As emergency room doctors, we see the impacts of health care policy decisions first-hand. Gov. Mike Dunleavy is proposing to dismantle a large portion of the Medicaid program. The Legislature should consider what would it mean to implement cuts that would remove close to $800 million between state and federal dollars, or one-third of the entire program that covers 210,000 Alaskans.
The ER is the safety net for our society’s health care needs, and Alaska’s ER doctors see when the systems is working and when it is broken. Slashing the health care budget and denying tens of thousands of Alaskans access to health care will devastate the progress made over the last few years with Medicaid reform and expansion.
Prior to 2016, ER doctors frequently saw patients who delayed medical care because they could not afford insurance despite having a job, and could not qualify for Medicaid. Patients who were developing heart failure who showed up when they could no longer breathe from the fluid building up in their lungs. Women who presented with metastatic breast cancer because of an open wound from a tumor breaking through the skin. In the ER, we wouldn’t even ask why patients didn’t come in earlier, before they had a life-threatening problem. We knew the answer — “I don’t have insurance, I couldn’t afford it.”
In 2015-2016, a bipartisan effort led to the passage of Senate Bill 74. This was an ambitious project to redesign Medicaid in Alaska. Alaska’s ER doctors participated in Medicaid redesign to help drive down costly, unnecessary ER visits. SB 74 has led to improving primary and specialty care access, behavioral health access, care coordination projects and access to opioid and alcohol abuse treatment to many who were previously uninsured. SB 74 brought the Emergency Department Information Exchange, a powerful tool paid for by the hospitals, to help ERs avoid duplicate care and smooth access to the Prescription Drug Monitoring Program to help avoid excessive or potentially dangerous opioid prescriptions. Newly insured Alaskans have access to primary care, allowing care for and prevention of chronic medical issues, avoiding costly trips to the ER. Seventy-nine thousand more Alaskans are covered by Medicaid at the same cost to the general fund as in 2015. Just as we start to see the first real benefits of SB 74, these sweeping cuts threaten all of our progress and future benefits from Medicaid reform.

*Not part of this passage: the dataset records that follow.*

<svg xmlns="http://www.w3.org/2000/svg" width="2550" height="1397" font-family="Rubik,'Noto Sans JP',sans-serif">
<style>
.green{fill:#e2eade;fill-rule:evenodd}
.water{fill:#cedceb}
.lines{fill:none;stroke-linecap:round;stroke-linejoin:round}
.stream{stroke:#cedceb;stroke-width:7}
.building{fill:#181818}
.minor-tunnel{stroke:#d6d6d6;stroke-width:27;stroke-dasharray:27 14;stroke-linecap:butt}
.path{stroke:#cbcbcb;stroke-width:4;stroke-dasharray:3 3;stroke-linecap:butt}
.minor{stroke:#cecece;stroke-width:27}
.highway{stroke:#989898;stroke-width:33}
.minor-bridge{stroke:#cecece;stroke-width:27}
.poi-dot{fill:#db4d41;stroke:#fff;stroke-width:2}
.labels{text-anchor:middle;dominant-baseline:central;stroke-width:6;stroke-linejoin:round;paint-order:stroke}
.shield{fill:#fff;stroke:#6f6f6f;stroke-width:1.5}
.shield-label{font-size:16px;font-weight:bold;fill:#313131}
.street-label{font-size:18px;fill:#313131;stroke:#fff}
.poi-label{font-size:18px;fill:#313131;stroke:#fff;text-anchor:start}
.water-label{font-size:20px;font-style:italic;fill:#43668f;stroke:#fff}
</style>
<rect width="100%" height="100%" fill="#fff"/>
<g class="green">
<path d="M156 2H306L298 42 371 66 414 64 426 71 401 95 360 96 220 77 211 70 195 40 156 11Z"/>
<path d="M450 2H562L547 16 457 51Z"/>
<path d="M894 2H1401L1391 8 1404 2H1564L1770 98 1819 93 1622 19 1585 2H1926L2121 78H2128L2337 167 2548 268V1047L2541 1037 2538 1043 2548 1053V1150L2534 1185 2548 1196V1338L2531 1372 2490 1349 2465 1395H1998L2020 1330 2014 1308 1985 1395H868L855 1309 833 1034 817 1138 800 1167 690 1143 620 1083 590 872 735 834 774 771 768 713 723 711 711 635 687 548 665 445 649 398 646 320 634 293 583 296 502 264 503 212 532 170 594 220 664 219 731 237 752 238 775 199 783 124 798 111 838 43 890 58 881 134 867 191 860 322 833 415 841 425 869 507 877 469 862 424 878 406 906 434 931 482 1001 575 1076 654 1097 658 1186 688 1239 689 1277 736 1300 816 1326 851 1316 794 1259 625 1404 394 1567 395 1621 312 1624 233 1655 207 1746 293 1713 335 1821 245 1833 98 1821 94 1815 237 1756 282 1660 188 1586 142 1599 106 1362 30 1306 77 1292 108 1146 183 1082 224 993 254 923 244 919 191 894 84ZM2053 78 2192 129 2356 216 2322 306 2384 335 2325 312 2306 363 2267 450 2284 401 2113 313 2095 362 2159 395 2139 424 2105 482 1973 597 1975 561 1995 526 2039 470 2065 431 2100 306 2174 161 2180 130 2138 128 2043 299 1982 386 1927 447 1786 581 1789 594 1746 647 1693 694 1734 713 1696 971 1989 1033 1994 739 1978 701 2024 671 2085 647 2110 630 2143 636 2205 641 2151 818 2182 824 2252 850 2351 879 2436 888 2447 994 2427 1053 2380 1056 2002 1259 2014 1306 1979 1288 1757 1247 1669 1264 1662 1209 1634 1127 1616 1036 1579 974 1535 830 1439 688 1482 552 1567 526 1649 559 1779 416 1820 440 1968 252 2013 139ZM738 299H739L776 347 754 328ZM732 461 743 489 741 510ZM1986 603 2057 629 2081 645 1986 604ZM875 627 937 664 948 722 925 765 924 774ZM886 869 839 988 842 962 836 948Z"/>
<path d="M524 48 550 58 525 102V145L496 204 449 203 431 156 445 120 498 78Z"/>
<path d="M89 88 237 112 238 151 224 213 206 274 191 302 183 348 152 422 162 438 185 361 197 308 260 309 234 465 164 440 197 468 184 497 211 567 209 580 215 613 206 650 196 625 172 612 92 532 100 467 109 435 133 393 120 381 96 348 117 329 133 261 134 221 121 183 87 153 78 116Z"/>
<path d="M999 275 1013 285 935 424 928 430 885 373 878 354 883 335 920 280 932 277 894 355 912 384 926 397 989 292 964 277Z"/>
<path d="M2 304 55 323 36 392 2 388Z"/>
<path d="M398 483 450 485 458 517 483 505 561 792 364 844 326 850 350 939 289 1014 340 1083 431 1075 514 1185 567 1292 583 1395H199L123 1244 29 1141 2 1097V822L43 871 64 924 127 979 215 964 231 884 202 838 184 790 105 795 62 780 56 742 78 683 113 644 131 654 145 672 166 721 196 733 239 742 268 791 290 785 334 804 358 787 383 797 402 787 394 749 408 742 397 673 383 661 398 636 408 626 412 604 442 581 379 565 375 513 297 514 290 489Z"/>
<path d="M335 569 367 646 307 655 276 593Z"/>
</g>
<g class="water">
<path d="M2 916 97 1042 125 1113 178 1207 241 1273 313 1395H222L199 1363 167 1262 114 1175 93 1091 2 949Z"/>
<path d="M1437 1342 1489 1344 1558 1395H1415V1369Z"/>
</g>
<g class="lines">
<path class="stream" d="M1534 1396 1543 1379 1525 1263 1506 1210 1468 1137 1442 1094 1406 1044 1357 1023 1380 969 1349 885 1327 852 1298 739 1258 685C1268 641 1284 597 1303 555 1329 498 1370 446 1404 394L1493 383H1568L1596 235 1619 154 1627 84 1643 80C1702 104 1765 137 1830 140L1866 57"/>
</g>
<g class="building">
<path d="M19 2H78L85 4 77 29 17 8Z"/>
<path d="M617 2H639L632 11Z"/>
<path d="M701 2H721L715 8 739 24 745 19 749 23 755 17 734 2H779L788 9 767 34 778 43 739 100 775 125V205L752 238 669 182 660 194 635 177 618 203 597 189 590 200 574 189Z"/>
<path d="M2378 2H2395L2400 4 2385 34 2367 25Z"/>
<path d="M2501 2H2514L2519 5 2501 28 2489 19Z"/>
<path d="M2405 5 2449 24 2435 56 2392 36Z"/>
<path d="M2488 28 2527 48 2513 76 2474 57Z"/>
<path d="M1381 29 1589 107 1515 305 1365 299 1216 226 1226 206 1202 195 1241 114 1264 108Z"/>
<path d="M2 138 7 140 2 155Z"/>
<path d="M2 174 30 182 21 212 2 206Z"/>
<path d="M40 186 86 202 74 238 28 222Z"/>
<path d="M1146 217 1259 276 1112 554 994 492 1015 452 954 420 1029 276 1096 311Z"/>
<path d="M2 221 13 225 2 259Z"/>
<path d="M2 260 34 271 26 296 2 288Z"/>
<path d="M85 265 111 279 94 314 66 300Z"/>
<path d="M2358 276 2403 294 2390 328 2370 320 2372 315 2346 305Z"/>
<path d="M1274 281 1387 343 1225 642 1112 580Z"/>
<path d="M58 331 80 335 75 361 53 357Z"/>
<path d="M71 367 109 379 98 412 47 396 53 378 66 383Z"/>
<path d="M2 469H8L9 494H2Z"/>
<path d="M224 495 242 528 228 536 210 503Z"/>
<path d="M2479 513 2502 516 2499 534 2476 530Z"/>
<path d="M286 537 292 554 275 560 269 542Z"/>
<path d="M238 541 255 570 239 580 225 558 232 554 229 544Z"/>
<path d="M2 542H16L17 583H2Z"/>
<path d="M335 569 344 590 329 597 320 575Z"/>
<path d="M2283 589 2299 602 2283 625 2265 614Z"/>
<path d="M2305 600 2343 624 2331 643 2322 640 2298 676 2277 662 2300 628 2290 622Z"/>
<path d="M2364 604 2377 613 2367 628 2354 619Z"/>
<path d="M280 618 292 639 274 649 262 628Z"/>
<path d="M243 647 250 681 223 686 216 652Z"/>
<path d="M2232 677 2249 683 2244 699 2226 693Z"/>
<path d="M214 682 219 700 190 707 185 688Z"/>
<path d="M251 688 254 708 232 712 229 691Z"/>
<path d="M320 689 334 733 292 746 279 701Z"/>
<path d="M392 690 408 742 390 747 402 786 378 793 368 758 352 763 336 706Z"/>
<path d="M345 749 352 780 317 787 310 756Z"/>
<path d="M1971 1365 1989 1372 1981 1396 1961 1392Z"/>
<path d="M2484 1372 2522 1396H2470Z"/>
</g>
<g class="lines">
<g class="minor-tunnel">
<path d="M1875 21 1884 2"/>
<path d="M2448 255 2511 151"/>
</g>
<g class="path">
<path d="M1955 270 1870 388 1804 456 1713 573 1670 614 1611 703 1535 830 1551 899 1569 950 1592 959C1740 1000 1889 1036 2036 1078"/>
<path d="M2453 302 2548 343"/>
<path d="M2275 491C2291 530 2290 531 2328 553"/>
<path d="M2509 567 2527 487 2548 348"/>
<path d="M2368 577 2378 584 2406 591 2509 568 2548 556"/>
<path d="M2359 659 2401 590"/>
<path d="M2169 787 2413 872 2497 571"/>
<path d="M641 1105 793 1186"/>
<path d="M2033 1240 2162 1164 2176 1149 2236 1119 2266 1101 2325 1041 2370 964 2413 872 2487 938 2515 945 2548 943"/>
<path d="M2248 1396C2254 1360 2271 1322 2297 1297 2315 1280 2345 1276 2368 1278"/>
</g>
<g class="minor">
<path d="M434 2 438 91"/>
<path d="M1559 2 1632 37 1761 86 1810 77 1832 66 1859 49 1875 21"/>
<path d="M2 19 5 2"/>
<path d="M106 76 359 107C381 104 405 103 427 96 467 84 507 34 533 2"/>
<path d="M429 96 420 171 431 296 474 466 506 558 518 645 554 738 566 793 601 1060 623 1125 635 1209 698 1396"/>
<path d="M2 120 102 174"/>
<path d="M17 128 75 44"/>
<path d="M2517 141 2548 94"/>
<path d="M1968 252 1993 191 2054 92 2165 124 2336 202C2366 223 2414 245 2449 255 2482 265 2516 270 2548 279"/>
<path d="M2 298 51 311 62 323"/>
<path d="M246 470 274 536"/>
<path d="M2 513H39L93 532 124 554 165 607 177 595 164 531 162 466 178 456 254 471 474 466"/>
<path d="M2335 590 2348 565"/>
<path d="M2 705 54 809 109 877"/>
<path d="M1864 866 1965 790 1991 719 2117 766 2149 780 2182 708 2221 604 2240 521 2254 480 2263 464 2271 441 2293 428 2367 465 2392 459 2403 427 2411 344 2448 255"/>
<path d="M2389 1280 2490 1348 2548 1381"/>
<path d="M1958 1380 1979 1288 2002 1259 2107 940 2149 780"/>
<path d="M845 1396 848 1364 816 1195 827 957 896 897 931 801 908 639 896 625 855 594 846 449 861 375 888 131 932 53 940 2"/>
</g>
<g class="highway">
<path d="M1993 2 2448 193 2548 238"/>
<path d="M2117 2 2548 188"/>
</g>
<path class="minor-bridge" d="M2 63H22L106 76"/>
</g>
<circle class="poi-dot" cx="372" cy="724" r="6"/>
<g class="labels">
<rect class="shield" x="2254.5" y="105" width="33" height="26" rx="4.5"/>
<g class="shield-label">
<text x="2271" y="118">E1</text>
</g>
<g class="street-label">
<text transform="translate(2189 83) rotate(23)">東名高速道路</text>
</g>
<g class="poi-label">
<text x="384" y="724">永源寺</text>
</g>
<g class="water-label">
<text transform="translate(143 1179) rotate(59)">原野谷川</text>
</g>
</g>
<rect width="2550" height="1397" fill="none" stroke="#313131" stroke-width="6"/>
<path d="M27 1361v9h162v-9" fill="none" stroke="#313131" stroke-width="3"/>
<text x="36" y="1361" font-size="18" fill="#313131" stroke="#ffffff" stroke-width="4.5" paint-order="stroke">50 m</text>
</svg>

So what happens when one-third of the Medicaid budget is cut? Smaller regional clinics and hospitals will be at risk of shutting down or significantly cutting services. Not only does this threaten both rural and urban access to care for all residents, but it also threatens thousands of health care jobs across the state, destabilizing our economy. Alaska Regional Hospital just announced its plan for a Mental Health Unit is on hold until Medicaid funding is stable and adequate.
Thousands of Alaskans will lose access to primary care, forcing them to seek care in emergency rooms where care is more costly, and where doctors and nurses are trained to focus on the emergent issue, not in health maintenance and preventative medicine. Unpaid ER and hospital bills force us back to the days when more costs were shifted onto the private insurance market, making private insurance premiums even higher.
Medicaid covers 92,000 Alaskans 18 and under, as well as many pregnant women. Cut one-third of the budget and you threaten services to half the children in Alaska. Medicaid covers long term care for seniors. Cut one-third of the budget, and what happens to nursing home and long-term care residents when their Medicaid goes away?
Access to drug and alcohol rehabilitation programs and suboxone clinics is helping bring many Alaskans out of the darkness of addiction. Reentering the workforce becomes possible, families can stabilize and property crime goes down. In the Mat-Su area, ER prescriptions for opioids are down 80 percent in 4 years, and peer-to-peer counseling is available 24/7 for patients who want to stop using narcotics. SB 74 made that change possible. Cut Medicaid and although prescribing will stay low, many treatment options go away, and those committing crimes to feed their addictions will make our communities less safe.
Drastically cutting Medicaid will not only harm the health of many Medicaid recipients, but it will also harm health care delivery to all Alaskans. We recognize there is a debate about how to fund Alaska’s future. If we choose not to pay for this healthcare now in a coordinated, planned system, the money will still need to be spent at a higher health cost to those who can’t pay, and a higher financial burden to those who can pay. Let’s choose to make Medicaid more efficient by continuing the reform process, improving care coordination, access to primary care, behavioral health and addiction services. Let’s choose to continue to make Alaska a healthier and safer community for all Alaskans.
Dr. Ben Shelton and Dr. Andy Elsberg are emergency doctors practicing in Anchorage. Shelton serves as the president of the Alaska Chapter of the American College of Emergency Physicians.